Aber die wichtigste Frage ist eigentlich: Wie genau soll das Show-Konstrukt "GNTM" überhaupt von dieser Änderung profitieren, was ja bestimmt das Ziel ist, oder?
Bisher band die Show ihre Neuerungen stets organisch in den Wettbewerb ein. Die älteren Models mussten sich auf demselben Spielfeld beweisen wie ihre jüngeren Kontrahentinnen. Und das, obwohl es für sie eine geringere Nachfrage gibt. Die Männer kriegen jetzt eine Sonderrolle, wobei es doch viel spannender wäre, zu beobachten, wie sie sich im direkten Wettbewerb mit den Frauen schlagen. Genau so läuft es übrigens in der US-Variante "ANTM".
Natürlich hätte die Geschlechterdurchmischung die Show vor Probleme gestellt, aber das ist bei Änderungen eben so. Die Männer hätten für Reibung und eine willkommene Portion Chaos gesorgt. Sie hätten "GNTM" mit seinen festgefahrenen Strukturen wirklich herausgefordert.
Stattdessen stehen wir nun vor einer aufgeblähten Staffel. 20 Männer und 20 Frauen gehen in der Endrunde an den Start. Letztes Jahr waren es insgesamt nur 30 Kandidatinnen.

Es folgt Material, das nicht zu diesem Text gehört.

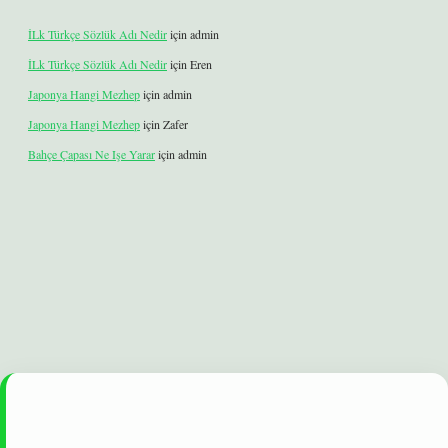
İLk Türkçe Sözlük Adı Nedir
için
admin
İLk Türkçe Sözlük Adı Nedir
için
Eren
Japonya Hangi Mezhep
için
admin
Japonya Hangi Mezhep
için
Zafer
Bahçe Çapası Ne Işe Yarar
için
admin
bet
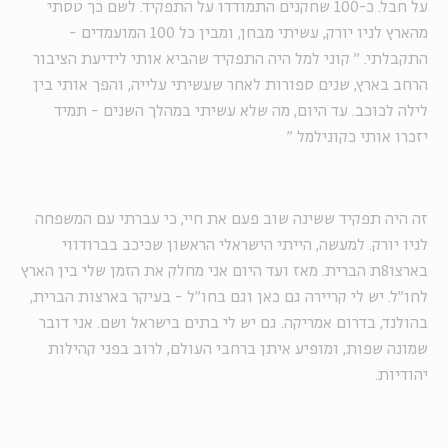
על חבל. כ-100 שחקנים התמודדו על התפקיד. לשם כך טסתי
מהארץ לניו יורק, עשיתי מבחן, ומבין כל 100 המועמדים -
התקבלתי.
"
קוני למל היה התפקיד שהביא אותי לידיעת הציבור
הרחב בארץ, שנים ספורות לאחר שעשיתי עלייה, והפך אותי בין
לילה לכוכב. עד היום, מה שלא עשיתי במהלך השנים - תמיד
יזכרו אותי כקונילמל
"
זה היה תפקיד ששינה שוב פעם את חיי, כי עברתי עם המשפחה
לניו יורק. למעשה, הייתי הישראלי הראשון שכיכב בברודווי
בארצו8ת הברית. מאז ועד היום אני מחלק את הזמן שלי בין הארץ
לחו"ל. יש לי קריירה גם כאן וגם בחו"ל - בעיקר בארצות הברית,
בהולנד, בדרום אמריקה. גם יש לי בתים בישראל ושם. אני דובר
שמונה שפות, ומופיע איתן ברחבי העולם, לרוב בפני קהילות
יהודיות.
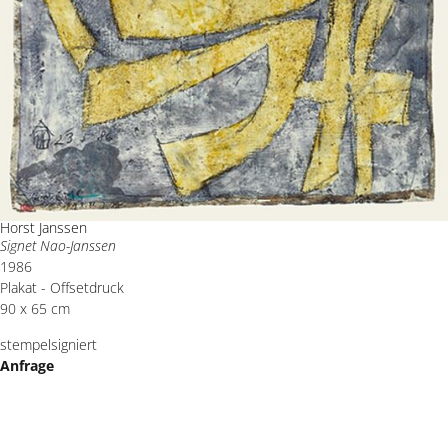
Horst Janssen
Signet Nao-Janssen
1986
Plakat - Offsetdruck
90 x 65 cm
stempelsigniert
Anfrage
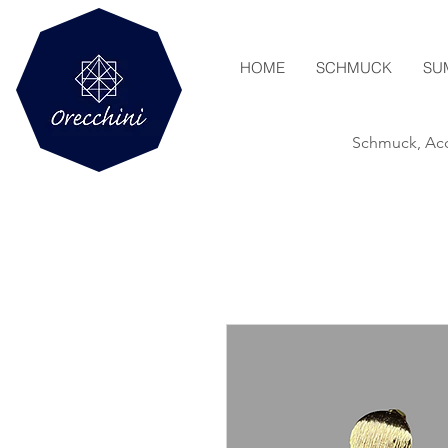
HOME
SCHMUCK
SU
Schmuck, Acc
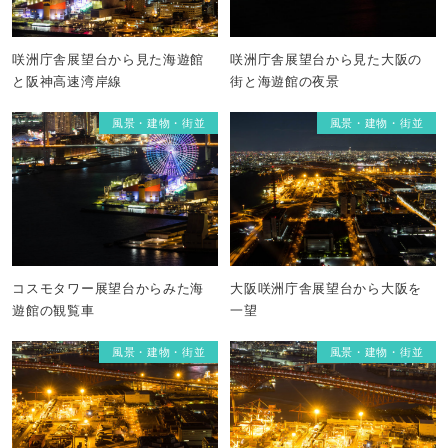
咲洲庁舎展望台から見た海遊館
咲洲庁舎展望台から見た大阪の
と阪神高速湾岸線
街と海遊館の夜景
風景・建物・街並
風景・建物・街並
コスモタワー展望台からみた海
大阪咲洲庁舎展望台から大阪を
遊館の観覧車
一望
風景・建物・街並
風景・建物・街並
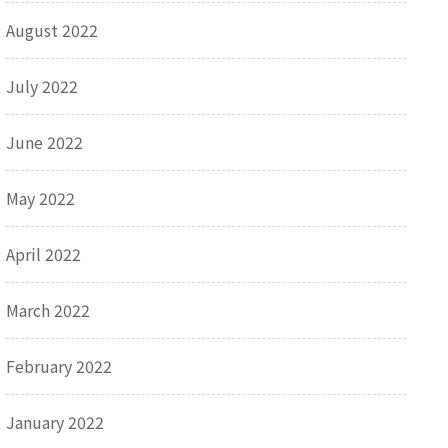
August 2022
July 2022
June 2022
May 2022
April 2022
March 2022
February 2022
January 2022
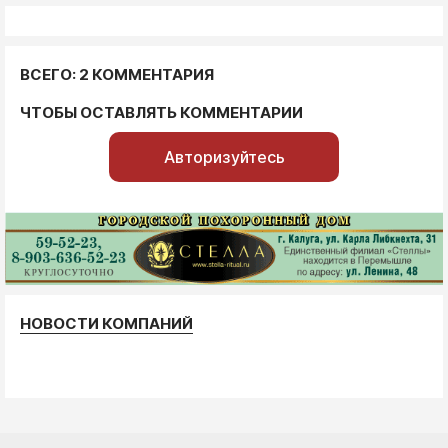
ВСЕГО: 2 КОММЕНТАРИЯ
ЧТОБЫ ОСТАВЛЯТЬ КОММЕНТАРИИ
Авторизуйтесь
НОВОСТИ КОМПАНИЙ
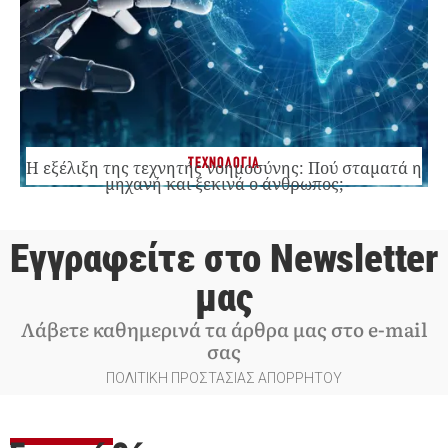
ΤΕΧΝΟΛΟΓΙΑ
Η εξέλιξη της τεχνητής νοημοσύνης: Πού σταματά η
μηχανή και ξεκινά ο άνθρωπος;
Εγγραφείτε στο Newsletter
μας
Λάβετε καθημερινά τα άρθρα μας στο e-mail
σας
ΠΟΛΙΤΙΚΗ ΠΡΟΣΤΑΣΙΑΣ ΑΠΟΡΡΗΤΟΥ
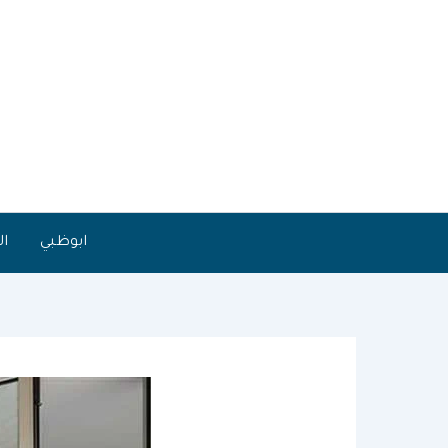
خطي
لى
لمحتوى
ابوظبي
ال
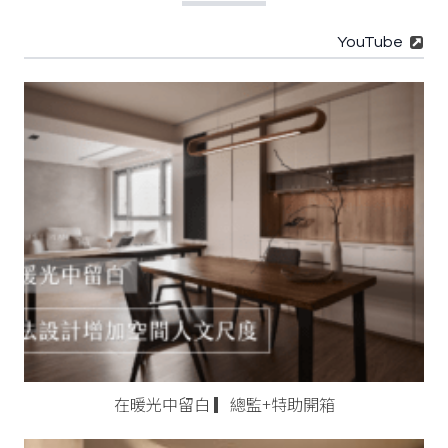
YouTube
在暖光中留白 ▎總監+特助開箱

Schlimmstenfalls laufen die Stränge der Frauen und der Männer einfach aneinander vorbei, ergänzen und bereichern sich nicht. Eine "Revolution", wie "DWDL" das alles nennt, sieht anders aus. ProSiebens Reality-Chefin Elisabeth Sofeso verspricht "Konstellationen und Geschichten, die es in 18 Staffeln vorher nicht geben konnte". Ob sich die wirklich ergeben, muss sich noch zeigen.

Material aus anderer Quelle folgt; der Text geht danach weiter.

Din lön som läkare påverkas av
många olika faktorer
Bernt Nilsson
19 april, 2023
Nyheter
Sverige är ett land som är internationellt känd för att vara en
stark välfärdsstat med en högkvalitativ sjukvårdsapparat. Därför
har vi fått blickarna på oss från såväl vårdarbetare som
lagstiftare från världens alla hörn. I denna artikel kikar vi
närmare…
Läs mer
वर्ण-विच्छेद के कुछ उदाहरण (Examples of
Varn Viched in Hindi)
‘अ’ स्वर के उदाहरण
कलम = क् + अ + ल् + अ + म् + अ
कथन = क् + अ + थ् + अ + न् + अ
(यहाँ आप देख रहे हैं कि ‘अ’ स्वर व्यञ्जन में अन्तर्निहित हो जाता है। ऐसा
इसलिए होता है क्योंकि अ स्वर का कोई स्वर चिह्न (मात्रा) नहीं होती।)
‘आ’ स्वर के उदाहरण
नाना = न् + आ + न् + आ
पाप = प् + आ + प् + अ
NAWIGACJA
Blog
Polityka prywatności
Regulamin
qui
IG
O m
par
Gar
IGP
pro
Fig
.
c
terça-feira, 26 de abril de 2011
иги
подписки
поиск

Nicht nur deshalb dominiert vor dem Start der Staffel ein entmutigender Eindruck. Eine durchaus gewagte Neuerung wird durch eine fade abgelöst: Denn in der ersten Männerstaffel sind "zufällig" keine "Best-Agerinnen" mehr dabei, also Models jenseits der 40. Heidi Klum gab an, keine gefunden zu haben. Nun ja, den Verdacht, dass Diversität für "GNTM" nur ein Mittel zum Zweck ist, wird die Show so zumindest nicht los.